TIP: You can avoid paying interests by paying the total amount due on each billing cycle.
10. Cash Advance Interest Rate
Aside from the cash advance fee, there is a separate interest for your cash advances. This is typically higher than the interest rate of your regular purchases.
TIP: Cash advance interest rate is not only higher than normal transactions, it is also automatically charged as soon as you withdraw the cash. Avoid this by using the cash advance feature of your credit card only when absolutely necessary.
11. Previous Balance
The previous balance pertains to your outstanding balance from the previous month’s statement. Interest starts the end of the beginning of the billing cycle if you have a previous balance.
For example if you have a 5,000 outstanding balance from the previous billing and you paid 4,000 last month. You will then have 1,000 balance at the end of the beginning of the current month cycle. This means the interest will be calculated on the 1,000 balance at the start of the billing cycle.
TIP: Always make it a point to have zero balance at the end of the beginning of the billing cycle so you don’t need to pay any interest.
12. Purchases and Advances
This pertains to all your credit card purchases and cash advances that falls within the billing cycle. The billing cycle is the period after the statement date from the previous month to the statement date of the current month.
TIP: Make sure to keep all your credit card receipts so you can verify the transactions in your credit card statement to avoid paying for double entries or purchases that you did not do.
Credits are any amount that the card company owes you. It could be price of something that you returned that you originally purchased using your credit card. It could be wrong entries or items that you did not actually purchase.In addition, it could also be credit card points that you redeemed in exchange for cash credits.
TIP: Be consciously aware of your purchases and if you are expecting credits into your account. Ensure that the correct amount has been credited.
Payments are the amount of money that you pay the credit card for your purchases. Any payment you made will reduce your outstanding balance.
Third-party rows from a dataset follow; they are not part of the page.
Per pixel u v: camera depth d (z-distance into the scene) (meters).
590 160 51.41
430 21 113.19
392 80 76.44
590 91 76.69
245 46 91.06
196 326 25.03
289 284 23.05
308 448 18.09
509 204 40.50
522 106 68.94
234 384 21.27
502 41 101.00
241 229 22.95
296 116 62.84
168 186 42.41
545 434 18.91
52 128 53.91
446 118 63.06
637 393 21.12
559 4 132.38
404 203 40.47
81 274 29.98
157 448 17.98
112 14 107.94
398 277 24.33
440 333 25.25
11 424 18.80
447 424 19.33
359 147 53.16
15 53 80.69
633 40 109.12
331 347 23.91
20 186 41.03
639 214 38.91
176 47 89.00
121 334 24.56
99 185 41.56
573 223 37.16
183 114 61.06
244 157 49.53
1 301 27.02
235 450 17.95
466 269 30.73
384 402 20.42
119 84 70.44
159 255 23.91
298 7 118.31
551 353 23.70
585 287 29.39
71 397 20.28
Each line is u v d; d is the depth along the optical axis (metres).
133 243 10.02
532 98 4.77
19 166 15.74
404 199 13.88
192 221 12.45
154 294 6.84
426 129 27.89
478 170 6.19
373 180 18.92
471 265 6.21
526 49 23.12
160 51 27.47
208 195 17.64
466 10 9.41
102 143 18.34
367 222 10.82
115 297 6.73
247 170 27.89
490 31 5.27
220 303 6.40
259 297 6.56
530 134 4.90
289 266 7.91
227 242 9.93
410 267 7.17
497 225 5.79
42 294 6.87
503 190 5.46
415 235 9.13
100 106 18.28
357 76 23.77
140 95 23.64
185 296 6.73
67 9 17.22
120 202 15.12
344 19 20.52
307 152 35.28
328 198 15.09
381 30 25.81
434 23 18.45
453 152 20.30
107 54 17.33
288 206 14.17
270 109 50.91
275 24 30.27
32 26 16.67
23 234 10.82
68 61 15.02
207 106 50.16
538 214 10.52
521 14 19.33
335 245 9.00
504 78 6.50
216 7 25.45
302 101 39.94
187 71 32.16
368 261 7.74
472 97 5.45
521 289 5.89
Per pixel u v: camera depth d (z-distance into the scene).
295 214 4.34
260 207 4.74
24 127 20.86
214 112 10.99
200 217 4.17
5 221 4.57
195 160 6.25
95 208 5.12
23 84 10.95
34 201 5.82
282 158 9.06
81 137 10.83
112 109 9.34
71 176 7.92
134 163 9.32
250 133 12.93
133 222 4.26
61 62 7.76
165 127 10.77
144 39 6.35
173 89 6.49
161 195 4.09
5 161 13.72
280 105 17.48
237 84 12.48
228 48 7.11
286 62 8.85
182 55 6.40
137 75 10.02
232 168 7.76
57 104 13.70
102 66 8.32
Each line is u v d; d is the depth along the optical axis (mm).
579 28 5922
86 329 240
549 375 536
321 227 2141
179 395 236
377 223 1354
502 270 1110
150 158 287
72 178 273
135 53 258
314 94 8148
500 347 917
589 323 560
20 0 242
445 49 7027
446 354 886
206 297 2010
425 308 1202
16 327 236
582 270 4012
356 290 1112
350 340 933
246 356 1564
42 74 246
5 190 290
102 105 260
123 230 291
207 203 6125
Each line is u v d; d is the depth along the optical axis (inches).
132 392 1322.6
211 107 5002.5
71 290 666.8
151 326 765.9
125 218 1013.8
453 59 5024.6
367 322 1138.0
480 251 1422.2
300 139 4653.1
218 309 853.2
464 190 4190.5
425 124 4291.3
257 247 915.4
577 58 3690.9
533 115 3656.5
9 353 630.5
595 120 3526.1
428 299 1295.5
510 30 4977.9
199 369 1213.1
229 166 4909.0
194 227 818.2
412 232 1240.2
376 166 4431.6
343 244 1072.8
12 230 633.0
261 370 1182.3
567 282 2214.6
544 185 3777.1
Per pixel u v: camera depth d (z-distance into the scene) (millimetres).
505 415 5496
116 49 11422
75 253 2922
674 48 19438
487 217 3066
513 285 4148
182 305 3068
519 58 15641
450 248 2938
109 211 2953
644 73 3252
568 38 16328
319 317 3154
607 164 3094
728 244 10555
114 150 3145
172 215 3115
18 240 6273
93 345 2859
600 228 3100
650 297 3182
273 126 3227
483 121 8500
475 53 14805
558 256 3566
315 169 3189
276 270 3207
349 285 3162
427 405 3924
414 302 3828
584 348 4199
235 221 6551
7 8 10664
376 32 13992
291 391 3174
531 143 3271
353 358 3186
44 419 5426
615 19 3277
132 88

TIP: Double-check all payments credited to your account to make sure it is the correct amount.
15. Interest Charge
This is the total amount of all the interests that were charged to your account. It is the sum total of the interests on purchases, cash advances and balance transfer.
TIP: Although you can avoid paying interests on purchases if you pay within the grace period; you cannot do the same with cash advances and balance transfers because they are automatically charged right after the transaction.
16. Late Charge
Late Charges are the amount that you need to pay as penalty for not paying at least the minimum amount due before the due date.
TIP: Avoid paying late charges by paying your dues on or before the payment due date.